According to Althusser, culture includes the law, politics, art, etc, while ideology includes world views, values and beliefs - today the mass media play a significant role in propagating such ideology. In his opinion the repressive state apparatus functions as a unified entity (an institution), unlike the liberal state apparatus, which is diverse in nature and can play many roles. The apparatus of the state, repressive and ideological, is responsible for overseeing the double functions of violence and ideology. In liberal democracies the state only makes overt use of the repressive state apparatus if the position of the ruling class or the social order is threatened, but more subtle forms of repression are constantly employed.
The capitalist ideological state apparatus does not normally need to use physical violence, relying instead on educational institutions, the mass media, paid social media, advertising, religious beliefs, the family as well as market forces. Yet Iranian bourgeois liberals consider all of the above to be ‘non-ideological’ - indeed apolitical: part of their cherished ‘civil society’. Nothing could be further from the truth. But in general there is no need to resort to overt repression: the ideological state apparatus oversees the dissemination of ideologies that reinforce the control of a dominant class. Dissenters are ridiculed and face isolation and rejection. In Althusser’s view, a social class cannot hold state power unless and until it simultaneously exercises hegemony over and through the ideological state apparatus.
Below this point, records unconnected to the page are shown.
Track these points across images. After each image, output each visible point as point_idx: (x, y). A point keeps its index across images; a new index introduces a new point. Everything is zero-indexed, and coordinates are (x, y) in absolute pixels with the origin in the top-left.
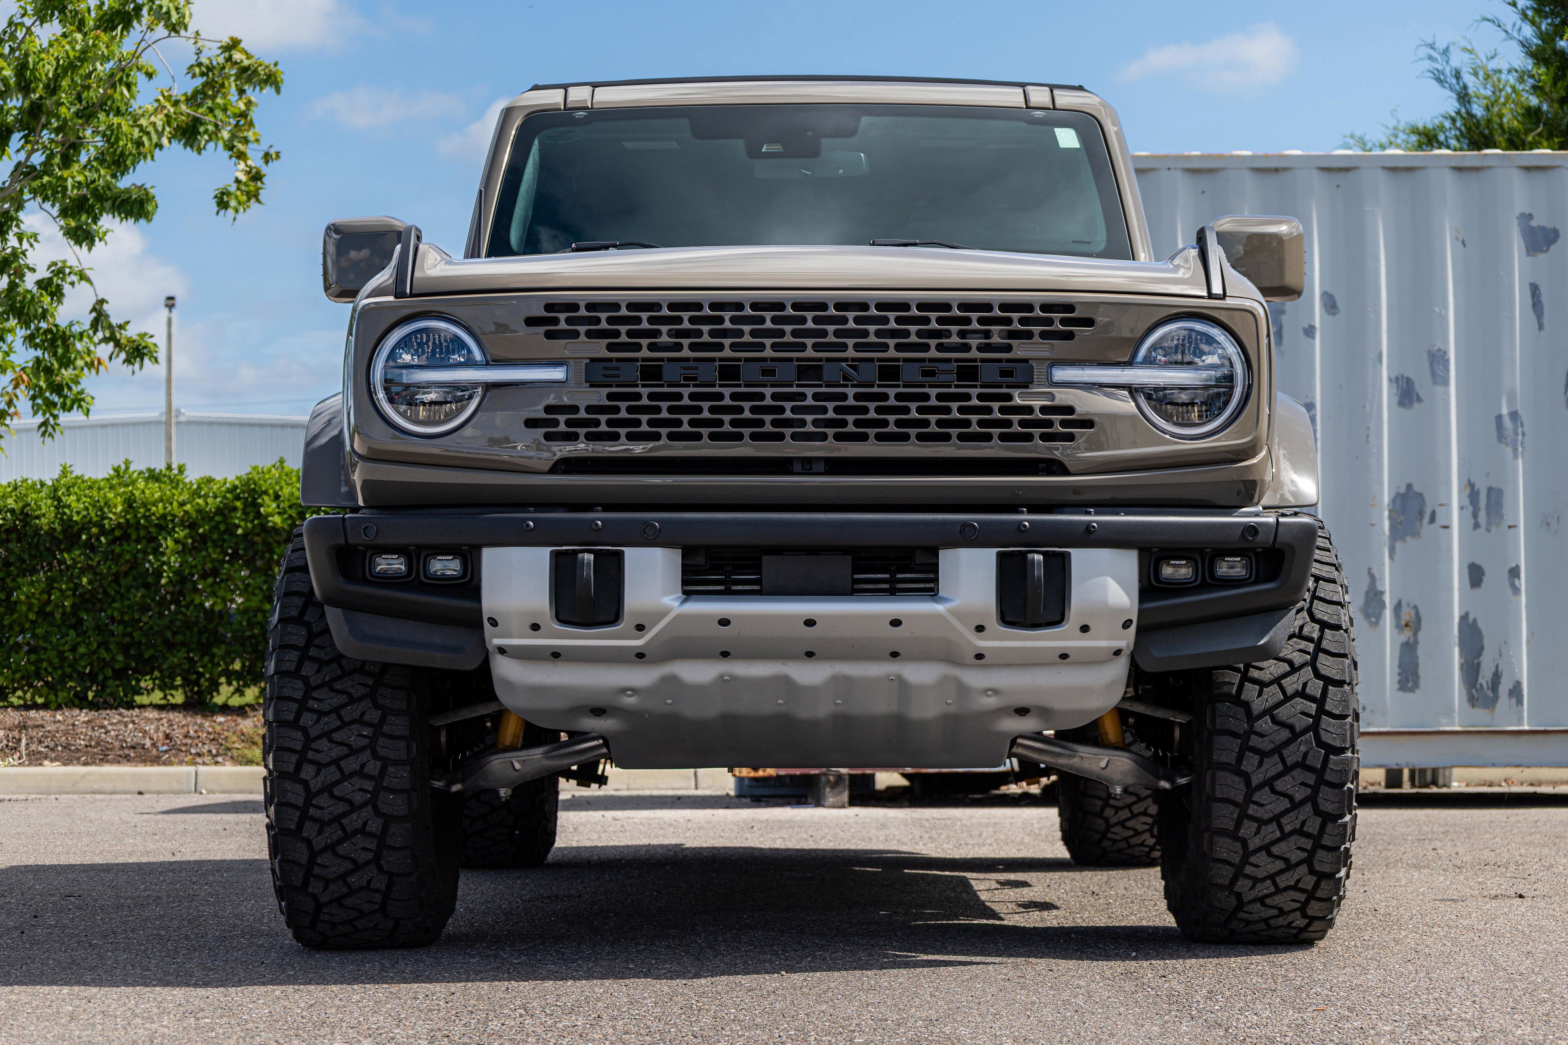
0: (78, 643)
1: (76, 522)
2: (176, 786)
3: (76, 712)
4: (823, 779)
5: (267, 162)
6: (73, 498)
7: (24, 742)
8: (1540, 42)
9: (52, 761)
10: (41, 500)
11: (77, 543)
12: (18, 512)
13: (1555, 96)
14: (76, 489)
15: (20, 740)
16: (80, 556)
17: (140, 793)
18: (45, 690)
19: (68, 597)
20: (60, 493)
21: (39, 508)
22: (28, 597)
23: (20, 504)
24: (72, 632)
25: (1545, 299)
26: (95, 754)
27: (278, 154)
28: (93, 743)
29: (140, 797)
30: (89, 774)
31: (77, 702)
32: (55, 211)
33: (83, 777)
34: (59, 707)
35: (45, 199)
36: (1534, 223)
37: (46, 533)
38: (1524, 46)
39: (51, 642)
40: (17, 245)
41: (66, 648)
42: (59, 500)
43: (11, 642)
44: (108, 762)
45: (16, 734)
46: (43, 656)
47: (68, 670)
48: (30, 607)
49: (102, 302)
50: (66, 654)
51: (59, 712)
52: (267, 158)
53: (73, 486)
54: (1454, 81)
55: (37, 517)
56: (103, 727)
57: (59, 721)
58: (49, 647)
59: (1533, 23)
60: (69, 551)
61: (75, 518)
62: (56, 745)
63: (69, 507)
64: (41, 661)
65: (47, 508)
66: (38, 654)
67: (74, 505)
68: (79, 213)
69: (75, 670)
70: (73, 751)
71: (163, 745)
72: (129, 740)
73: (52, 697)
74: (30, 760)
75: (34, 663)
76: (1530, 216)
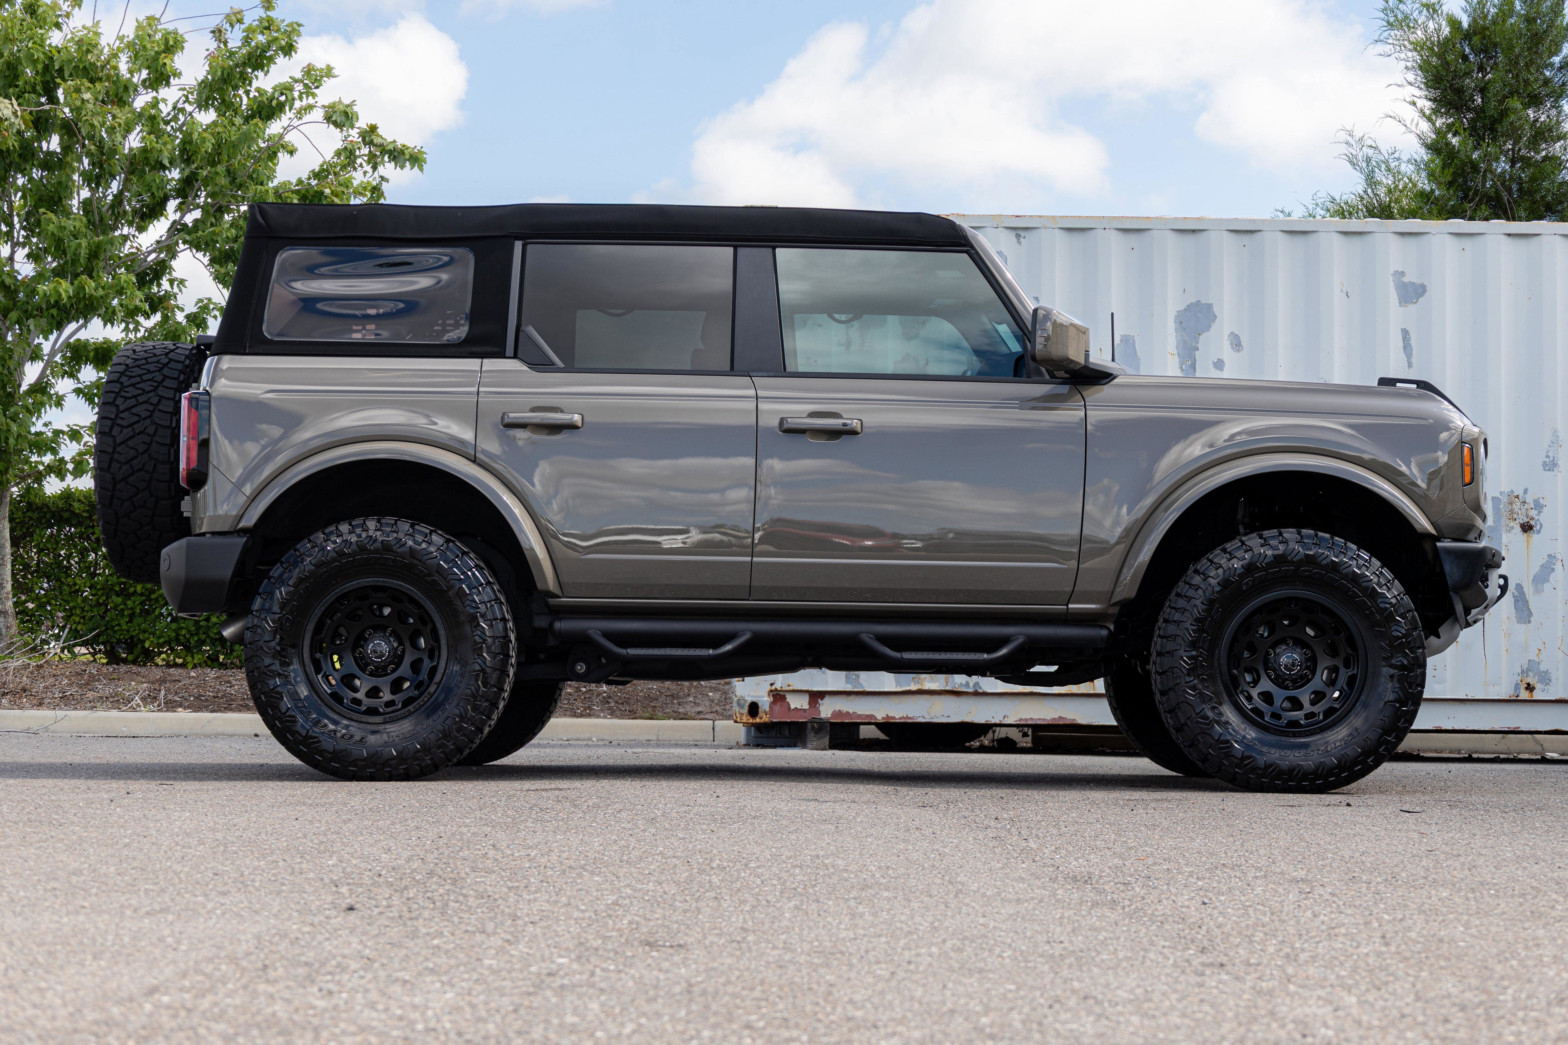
3: (208, 670)
4: (809, 726)
7: (163, 693)
8: (1434, 136)
9: (185, 709)
13: (1442, 180)
15: (160, 691)
17: (256, 735)
18: (183, 654)
25: (1413, 342)
26: (220, 703)
28: (220, 695)
30: (214, 718)
31: (209, 663)
32: (206, 260)
33: (209, 721)
34: (194, 667)
35: (198, 249)
36: (1406, 279)
38: (1420, 138)
40: (169, 289)
43: (157, 612)
44: (231, 710)
45: (157, 686)
51: (194, 670)
54: (1364, 165)
56: (229, 682)
57: (193, 677)
59: (1429, 119)
62: (189, 696)
68: (226, 262)
69: (208, 636)
70: (203, 701)
73: (189, 659)
74: (167, 707)
75: (174, 630)
76: (1403, 274)
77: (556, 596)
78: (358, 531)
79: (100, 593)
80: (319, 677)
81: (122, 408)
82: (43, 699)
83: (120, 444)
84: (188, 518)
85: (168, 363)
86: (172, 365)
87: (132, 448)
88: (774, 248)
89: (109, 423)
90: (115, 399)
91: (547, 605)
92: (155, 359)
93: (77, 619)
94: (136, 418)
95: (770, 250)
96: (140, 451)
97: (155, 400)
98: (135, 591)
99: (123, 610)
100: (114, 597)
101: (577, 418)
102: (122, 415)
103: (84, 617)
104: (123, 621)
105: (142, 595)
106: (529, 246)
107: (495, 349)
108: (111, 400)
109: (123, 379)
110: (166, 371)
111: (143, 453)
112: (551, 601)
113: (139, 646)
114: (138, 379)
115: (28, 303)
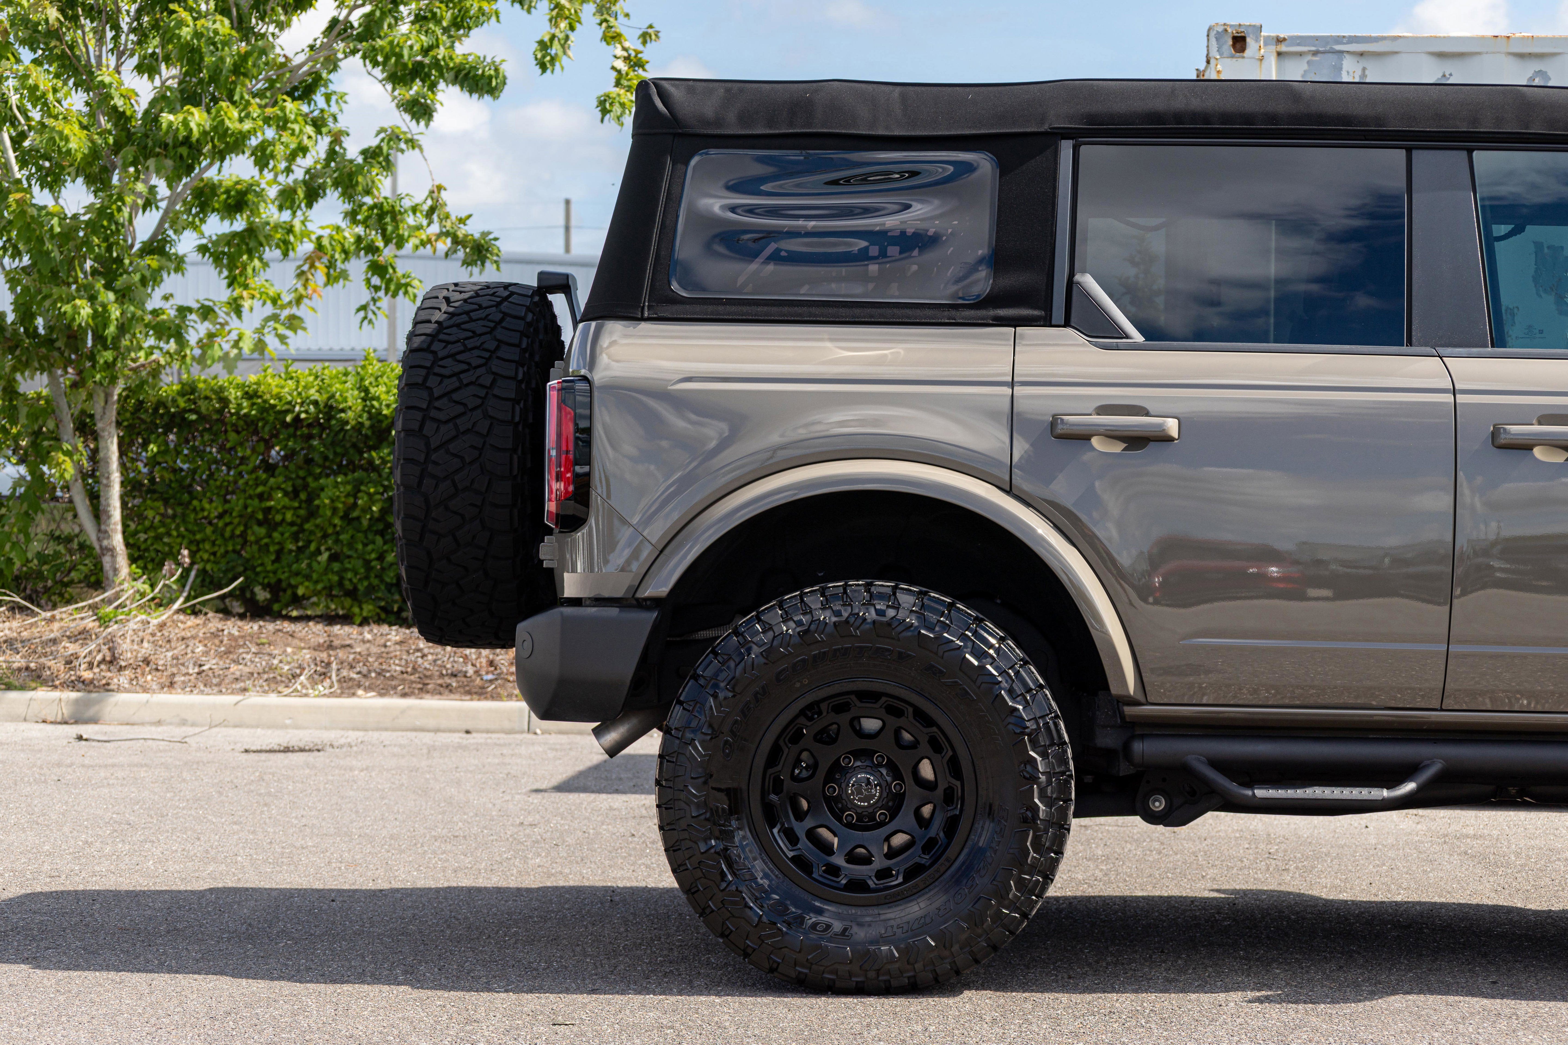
0: (386, 551)
1: (385, 416)
2: (507, 725)
3: (385, 628)
5: (644, 43)
6: (383, 389)
7: (334, 666)
9: (366, 690)
10: (347, 391)
11: (386, 439)
12: (322, 405)
14: (385, 379)
15: (329, 664)
16: (389, 454)
17: (468, 732)
18: (348, 604)
19: (377, 501)
20: (367, 383)
21: (345, 400)
22: (332, 501)
23: (325, 396)
24: (379, 540)
26: (412, 682)
27: (657, 34)
28: (409, 670)
29: (468, 736)
30: (409, 708)
31: (383, 616)
32: (385, 77)
33: (403, 711)
34: (364, 622)
37: (353, 428)
39: (356, 550)
41: (373, 556)
42: (367, 391)
44: (428, 692)
45: (323, 655)
46: (348, 566)
47: (375, 582)
48: (335, 510)
49: (440, 188)
50: (373, 563)
51: (367, 628)
52: (645, 37)
53: (381, 376)
55: (343, 411)
56: (419, 650)
57: (369, 641)
58: (355, 555)
60: (376, 448)
61: (385, 412)
62: (369, 671)
63: (378, 399)
64: (346, 570)
65: (353, 399)
66: (342, 563)
67: (383, 397)
68: (412, 81)
69: (382, 581)
70: (388, 679)
71: (487, 673)
72: (449, 666)
73: (356, 610)
74: (341, 688)
75: (337, 573)
77: (1136, 703)
78: (837, 606)
79: (236, 521)
80: (775, 831)
81: (437, 392)
82: (173, 675)
83: (437, 449)
84: (551, 571)
85: (502, 320)
86: (508, 322)
87: (455, 455)
88: (1470, 151)
89: (419, 415)
90: (426, 379)
91: (1122, 716)
92: (481, 314)
93: (206, 556)
94: (460, 409)
95: (1464, 154)
96: (468, 460)
97: (487, 380)
98: (283, 520)
99: (267, 545)
100: (256, 528)
101: (1172, 426)
102: (437, 404)
103: (214, 554)
104: (268, 560)
105: (292, 524)
106: (1083, 149)
107: (1036, 313)
108: (420, 380)
109: (436, 346)
110: (499, 333)
111: (471, 463)
112: (1128, 710)
113: (289, 592)
114: (459, 347)
115: (147, 136)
Althusser is also right to point out that, when it comes to indoctrination, educational institutions have replaced religious ones. Education’s main role is to ensure that labour-power is reproduced in a suitable form for the functioning of capitalism. As far as Iran is concerned, one should add that the mass media from outside Iran plays a significant role in terms of culture and ideology, often painting a glorious picture of the west. Thirty-nine years after the creation of the Shia state almost everyone - including within the religious establishment - agrees that Islamic indoctrination has failed. To the chagrin of supreme leader Ali Khamenei, the overwhelming majority of young Iranians are not Islamists. As in the rest of the globalised world, the dominant culture - ideology - is that of international capital.
Of course, no-one should deny the discrimination that exists in higher education and in employment, imposed by the Iranian state on individuals who fail certain religious tests when applying for higher degrees or jobs. However, everyone knows that such tests are charades: the examiner is often as cynical about ‘Islamic behaviour’ as the applicant and very often the ‘religious’ test is an excuse for giving a job or position to those with connections. No doubt such tests are an insult to the intelligence of ordinary Iranians and obviously should be abolished. However, our bourgeois liberals conveniently forget that their favourite dictator, the shah, also imposed ‘tests’ - applicants had to demonstrate their knowledge of his book, The white revolution, based entirely on his idiotic conspiracy theories - compulsory reading at secondary school.
To summarise, the Iranian people are facing a disastrous economic situation: wages go unpaid, banks are defaulting, the elderly face poverty, as pension funds disappear into thin air. Added to which, there is the constant threat of new sanctions creating additional uncertainty in the economy. However, many of Iran’s economic problems are not that different from those of other third-world countries. In such circumstances it is criminal to create illusions about ‘regime change from above’, with the west as saviour, or to ferment illusions about the corrupt, inept ancien régime.